Quella “pace sociale” fondamentale affinché le masse lavoratrici e sfruttate del mondo non si oppongano al loro sfruttamento, non solidarizzino con i popoli oppressi e, a testa china, siano disposte all’eventuale ultimo sacrificio nelle guerre dei loro “padroni”!
A questo grado di servilismo è giunto chi oggi è annidato nelle Organizzazioni sindacali, nate e cresciute proprio in ragione di quel conflitto sociale tra capitale e lavoro che rimane contraddizione irriducibile. Evidentemente questi signori hanno dimenticato le ragioni stesse della loro esistenza.
Per parte mia auspico invece che le ragioni di quel conflitto sociale, così evidenti per tutti coloro che in questi anni si sono rifiutati di inforcare occhiali deformanti, venduti a basso prezzo sulle bancarelle poste davanti ai templi della nuova religione del Mercato.

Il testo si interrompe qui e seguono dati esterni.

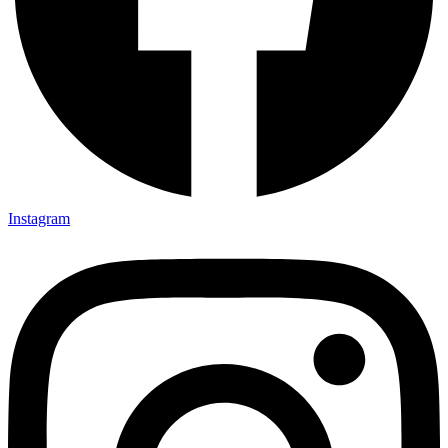
Instagram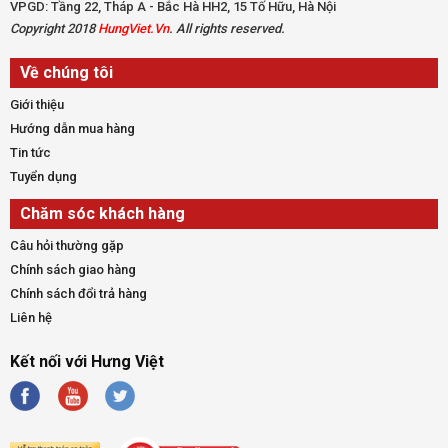
VPGD: Tầng 22, Tháp A - Bắc Hà HH2, 15 Tố Hữu, Hà Nội
Copyright 2018
HungViet.Vn
. All rights reserved.
Về chúng tôi
Giới thiệu
Hướng dẫn mua hàng
Tin tức
Tuyển dụng
Chăm sóc khách hàng
Câu hỏi thường gặp
Chính sách giao hàng
Chính sách đổi trả hàng
Liên hệ
Kết nối với Hưng Việt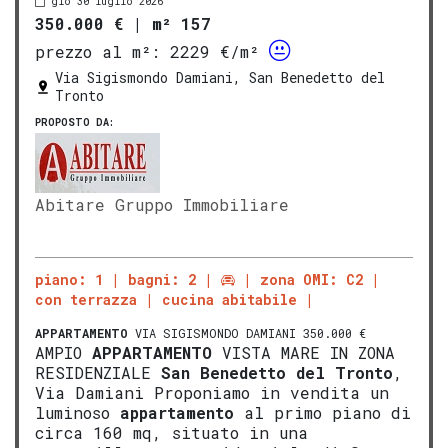
gio 30 luglio 2026
350.000 €
|
m² 157
prezzo al m²:
2229 €/m²
Via Sigismondo Damiani, San Benedetto del
Tronto
PROPOSTO DA:
Abitare Gruppo Immobiliare
piano: 1
bagni: 2
zona OMI: C2
con terrazza
cucina abitabile
APPARTAMENTO
VIA SIGISMONDO DAMIANI 350.000 €
AMPIO
APPARTAMENTO
VISTA MARE IN ZONA
RESIDENZIALE
San Benedetto del Tronto
,
Via Damiani Proponiamo in vendita un
luminoso
appartamento
al primo piano di
circa 160 mq, situato in una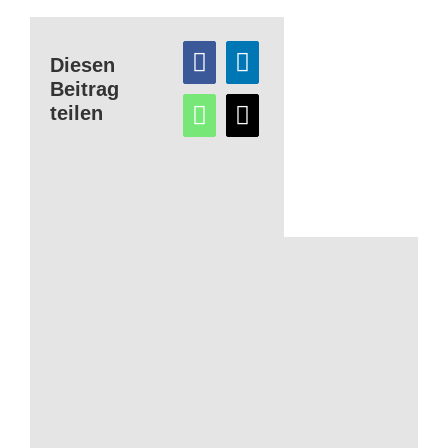
Diesen
Beitrag
teilen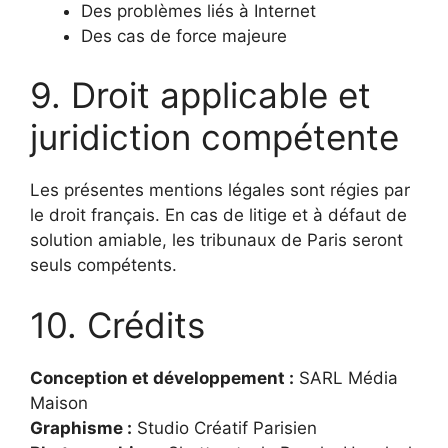
Des problèmes liés à Internet
Des cas de force majeure
9. Droit applicable et
juridiction compétente
Les présentes mentions légales sont régies par
le droit français. En cas de litige et à défaut de
solution amiable, les tribunaux de Paris seront
seuls compétents.
10. Crédits
Conception et développement :
SARL Média
Maison
Graphisme :
Studio Créatif Parisien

Rompere la “pace sociale” è oggi più che mai necessario in primo luogo in difesa di una democrazia costituzionale sempre più frequentemente calpestata, ma soprattutto è indispensabile per fronteggiare i venti di guerra che soffiano nel mondo. Senza la ripresa dell’autonomia di pensiero e di azione da parte dei lavoratori, senza la loro capacità di schierarsi a fianco delle lotte dei popoli oppressi (in questo momento a fianco del popolo palestinese e della sua Resistenza), non sarà possibile opporre alcun argine efficace alla barbarie della guerra che si va profilando.